:: Document text

As mentioned in the original WHATWG issue on the Storage Access API, the naming implies that not only cookie access can be managed by this API but also other storage APIs such as LocalStorage and IndexedDB.
Safari: The Storage Access API only controls cookie access. All other storage APIs are either permanently partitioned (double-keyed) and ephemeral or blocked in third-party contexts.
Firefox: The Storage Access API controls all means of storage.
One of the main reasons for not covering more as of now in WebKit is that we have a shipping, privacy-preserving solution with our partitioning and switching it through the Storage Access API may cause breakage without progressing privacy. We need compelling use cases to consider effectively regressing these 7-year old privacy protections. Browser interoperability could be compelling, especially if we could get agreement across the board.

::::
:: Extracted records

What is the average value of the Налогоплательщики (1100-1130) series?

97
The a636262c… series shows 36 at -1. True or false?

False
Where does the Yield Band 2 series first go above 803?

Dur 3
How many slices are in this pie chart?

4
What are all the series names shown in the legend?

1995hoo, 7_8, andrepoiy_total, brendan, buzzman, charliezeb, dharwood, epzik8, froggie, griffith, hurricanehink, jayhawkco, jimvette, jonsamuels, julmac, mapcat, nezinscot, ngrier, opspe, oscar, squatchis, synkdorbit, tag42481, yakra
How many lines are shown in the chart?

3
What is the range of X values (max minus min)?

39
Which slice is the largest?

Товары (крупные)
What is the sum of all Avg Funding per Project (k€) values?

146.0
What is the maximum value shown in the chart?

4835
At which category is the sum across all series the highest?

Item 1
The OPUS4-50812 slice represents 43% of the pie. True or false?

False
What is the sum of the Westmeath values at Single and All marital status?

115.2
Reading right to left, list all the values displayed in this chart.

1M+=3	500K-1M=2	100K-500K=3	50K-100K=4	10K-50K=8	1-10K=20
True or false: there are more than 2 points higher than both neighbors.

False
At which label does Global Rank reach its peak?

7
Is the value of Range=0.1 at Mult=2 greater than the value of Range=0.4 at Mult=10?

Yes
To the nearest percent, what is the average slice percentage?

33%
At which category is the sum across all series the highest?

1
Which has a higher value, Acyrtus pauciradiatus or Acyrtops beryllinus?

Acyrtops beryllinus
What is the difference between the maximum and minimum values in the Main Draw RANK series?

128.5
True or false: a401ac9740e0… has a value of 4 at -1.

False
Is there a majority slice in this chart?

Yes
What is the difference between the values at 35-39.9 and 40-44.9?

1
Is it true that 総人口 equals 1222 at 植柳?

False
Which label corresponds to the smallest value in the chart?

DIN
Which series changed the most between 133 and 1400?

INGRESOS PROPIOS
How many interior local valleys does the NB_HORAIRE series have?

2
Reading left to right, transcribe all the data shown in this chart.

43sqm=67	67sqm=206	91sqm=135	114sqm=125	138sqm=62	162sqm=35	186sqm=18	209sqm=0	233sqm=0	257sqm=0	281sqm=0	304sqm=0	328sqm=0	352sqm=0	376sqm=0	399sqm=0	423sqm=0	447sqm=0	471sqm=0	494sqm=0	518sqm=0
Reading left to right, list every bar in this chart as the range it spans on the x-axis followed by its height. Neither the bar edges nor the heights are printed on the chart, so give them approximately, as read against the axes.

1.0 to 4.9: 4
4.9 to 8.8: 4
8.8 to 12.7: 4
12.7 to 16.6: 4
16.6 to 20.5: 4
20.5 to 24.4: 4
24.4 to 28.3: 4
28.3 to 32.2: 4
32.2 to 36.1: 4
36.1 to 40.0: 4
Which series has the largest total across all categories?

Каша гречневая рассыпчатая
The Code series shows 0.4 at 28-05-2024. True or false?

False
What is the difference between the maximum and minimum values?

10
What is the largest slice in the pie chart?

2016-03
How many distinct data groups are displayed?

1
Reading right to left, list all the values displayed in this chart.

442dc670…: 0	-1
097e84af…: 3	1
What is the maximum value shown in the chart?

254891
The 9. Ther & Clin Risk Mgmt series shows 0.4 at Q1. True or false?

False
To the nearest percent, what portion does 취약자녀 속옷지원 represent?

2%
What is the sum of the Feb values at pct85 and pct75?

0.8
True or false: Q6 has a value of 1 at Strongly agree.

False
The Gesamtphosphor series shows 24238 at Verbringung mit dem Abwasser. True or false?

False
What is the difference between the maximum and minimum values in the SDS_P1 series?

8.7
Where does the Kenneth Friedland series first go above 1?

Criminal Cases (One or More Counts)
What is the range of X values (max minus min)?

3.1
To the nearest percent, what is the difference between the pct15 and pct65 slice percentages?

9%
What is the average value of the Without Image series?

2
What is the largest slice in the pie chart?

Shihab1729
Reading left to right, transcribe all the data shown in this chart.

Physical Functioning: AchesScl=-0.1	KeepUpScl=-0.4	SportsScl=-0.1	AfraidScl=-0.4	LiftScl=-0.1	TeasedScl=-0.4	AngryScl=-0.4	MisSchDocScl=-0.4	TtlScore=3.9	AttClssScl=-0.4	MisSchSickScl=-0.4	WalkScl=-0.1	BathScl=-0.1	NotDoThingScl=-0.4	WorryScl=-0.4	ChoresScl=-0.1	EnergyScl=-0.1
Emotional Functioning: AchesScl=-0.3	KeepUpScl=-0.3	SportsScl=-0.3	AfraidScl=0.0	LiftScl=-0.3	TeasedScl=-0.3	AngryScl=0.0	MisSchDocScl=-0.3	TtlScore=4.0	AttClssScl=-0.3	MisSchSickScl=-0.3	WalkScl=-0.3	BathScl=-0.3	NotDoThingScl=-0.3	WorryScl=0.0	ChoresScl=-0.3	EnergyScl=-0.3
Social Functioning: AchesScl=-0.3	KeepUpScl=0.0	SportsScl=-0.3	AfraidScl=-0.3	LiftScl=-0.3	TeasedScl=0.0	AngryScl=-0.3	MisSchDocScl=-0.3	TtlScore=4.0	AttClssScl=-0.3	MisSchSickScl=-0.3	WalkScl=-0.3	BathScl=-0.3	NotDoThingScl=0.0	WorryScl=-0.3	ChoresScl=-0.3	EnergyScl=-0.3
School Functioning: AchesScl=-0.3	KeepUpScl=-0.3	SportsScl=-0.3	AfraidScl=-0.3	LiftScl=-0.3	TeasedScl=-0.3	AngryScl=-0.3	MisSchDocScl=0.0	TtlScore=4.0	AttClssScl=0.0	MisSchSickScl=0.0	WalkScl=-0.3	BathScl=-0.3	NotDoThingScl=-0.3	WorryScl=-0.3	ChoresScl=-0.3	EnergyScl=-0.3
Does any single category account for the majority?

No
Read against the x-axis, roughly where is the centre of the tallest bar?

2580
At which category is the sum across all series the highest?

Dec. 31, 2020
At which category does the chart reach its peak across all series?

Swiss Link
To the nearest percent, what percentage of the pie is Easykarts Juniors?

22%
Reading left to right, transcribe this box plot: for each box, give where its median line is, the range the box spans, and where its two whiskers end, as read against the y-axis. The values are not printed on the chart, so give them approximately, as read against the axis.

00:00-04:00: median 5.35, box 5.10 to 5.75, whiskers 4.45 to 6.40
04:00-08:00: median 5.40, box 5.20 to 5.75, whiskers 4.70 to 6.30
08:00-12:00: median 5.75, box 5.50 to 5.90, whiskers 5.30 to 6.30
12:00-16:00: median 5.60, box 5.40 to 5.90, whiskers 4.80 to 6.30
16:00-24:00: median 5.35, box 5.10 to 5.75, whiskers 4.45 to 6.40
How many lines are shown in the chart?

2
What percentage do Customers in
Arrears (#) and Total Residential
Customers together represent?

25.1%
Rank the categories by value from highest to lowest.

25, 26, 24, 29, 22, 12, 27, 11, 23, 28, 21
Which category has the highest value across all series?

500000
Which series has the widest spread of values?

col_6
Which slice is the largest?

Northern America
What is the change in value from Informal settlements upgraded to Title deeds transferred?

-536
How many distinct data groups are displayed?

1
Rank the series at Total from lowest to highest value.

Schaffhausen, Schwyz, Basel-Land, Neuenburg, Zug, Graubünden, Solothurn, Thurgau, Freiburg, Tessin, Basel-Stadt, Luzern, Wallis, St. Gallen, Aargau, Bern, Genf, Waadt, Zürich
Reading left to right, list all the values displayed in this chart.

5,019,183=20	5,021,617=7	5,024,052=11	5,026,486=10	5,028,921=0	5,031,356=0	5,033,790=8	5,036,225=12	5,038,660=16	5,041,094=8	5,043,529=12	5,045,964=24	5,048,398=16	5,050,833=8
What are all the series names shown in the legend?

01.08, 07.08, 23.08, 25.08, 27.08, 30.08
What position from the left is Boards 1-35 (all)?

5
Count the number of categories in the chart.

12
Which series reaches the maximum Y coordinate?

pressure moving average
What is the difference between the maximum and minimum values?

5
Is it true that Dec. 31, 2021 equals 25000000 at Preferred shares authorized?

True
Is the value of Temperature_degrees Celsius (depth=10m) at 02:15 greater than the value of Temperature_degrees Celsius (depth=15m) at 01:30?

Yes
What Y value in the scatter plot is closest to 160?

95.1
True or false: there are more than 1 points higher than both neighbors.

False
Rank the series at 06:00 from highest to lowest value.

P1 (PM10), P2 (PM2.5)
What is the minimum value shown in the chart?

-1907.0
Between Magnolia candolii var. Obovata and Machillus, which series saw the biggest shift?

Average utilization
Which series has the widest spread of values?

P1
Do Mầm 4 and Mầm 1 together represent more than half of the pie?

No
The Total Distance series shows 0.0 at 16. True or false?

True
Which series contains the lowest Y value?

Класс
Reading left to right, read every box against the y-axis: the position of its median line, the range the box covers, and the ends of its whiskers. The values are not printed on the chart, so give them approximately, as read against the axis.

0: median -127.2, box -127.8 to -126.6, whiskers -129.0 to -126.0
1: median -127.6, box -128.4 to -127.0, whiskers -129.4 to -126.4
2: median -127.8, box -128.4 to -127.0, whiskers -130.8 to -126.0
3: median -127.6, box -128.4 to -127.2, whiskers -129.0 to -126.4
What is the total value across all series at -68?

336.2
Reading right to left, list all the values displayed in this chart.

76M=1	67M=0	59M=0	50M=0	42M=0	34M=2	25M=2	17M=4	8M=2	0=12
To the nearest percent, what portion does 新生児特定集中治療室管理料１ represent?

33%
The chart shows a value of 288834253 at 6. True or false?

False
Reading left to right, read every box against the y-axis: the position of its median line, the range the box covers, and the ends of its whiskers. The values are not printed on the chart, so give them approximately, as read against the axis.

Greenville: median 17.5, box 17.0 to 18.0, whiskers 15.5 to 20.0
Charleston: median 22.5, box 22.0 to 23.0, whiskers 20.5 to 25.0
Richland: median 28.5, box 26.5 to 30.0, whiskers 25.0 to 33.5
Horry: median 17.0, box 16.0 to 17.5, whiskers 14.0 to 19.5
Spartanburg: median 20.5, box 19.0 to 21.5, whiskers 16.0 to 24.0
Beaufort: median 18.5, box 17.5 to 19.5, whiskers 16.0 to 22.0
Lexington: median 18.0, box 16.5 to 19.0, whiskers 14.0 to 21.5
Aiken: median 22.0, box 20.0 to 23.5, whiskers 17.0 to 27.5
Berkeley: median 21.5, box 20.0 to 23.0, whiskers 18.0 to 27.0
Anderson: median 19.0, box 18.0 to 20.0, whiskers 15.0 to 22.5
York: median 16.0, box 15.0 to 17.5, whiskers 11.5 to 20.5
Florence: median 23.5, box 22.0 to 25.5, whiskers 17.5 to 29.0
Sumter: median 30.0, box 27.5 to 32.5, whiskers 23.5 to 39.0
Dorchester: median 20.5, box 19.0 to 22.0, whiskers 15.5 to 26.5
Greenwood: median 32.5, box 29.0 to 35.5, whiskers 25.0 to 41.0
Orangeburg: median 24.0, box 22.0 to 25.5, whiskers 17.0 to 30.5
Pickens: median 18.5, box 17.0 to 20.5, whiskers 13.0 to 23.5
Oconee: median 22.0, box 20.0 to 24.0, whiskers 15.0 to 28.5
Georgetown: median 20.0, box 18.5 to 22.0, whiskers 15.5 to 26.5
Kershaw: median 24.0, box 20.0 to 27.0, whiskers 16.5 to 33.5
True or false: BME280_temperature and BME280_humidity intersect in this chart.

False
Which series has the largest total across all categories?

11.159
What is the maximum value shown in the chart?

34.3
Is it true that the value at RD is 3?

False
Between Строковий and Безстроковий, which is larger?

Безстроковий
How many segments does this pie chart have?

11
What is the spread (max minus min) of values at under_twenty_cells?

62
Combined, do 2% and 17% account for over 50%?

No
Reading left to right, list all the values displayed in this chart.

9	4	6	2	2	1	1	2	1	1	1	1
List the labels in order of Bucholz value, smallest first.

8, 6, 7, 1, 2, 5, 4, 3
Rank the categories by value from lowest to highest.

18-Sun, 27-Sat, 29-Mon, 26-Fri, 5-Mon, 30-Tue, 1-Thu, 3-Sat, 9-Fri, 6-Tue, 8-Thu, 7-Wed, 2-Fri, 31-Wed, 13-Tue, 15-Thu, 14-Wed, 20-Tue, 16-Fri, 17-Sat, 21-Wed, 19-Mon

::::

_Your instructions_. Copy the entire Storage Access API text word for word. You can disregard the listing.

_Task result_.
As mentioned in the original WHATWG issue on the Storage Access API, the naming implies that not only cookie access can be managed by this API but also other storage APIs such as LocalStorage and IndexedDB.
Safari: The Storage Access API only controls cookie access. All other storage APIs are either permanently partitioned (double-keyed) and ephemeral or blocked in third-party contexts.
Firefox: The Storage Access API controls all means of storage.
One of the main reasons for not covering more as of now in WebKit is that we have a shipping, privacy-preserving solution with our partitioning and switching it through the Storage Access API may cause breakage without progressing privacy. We need compelling use cases to consider effectively regressing these 7-year old privacy protections. Browser interoperability could be compelling, especially if we could get agreement across the board.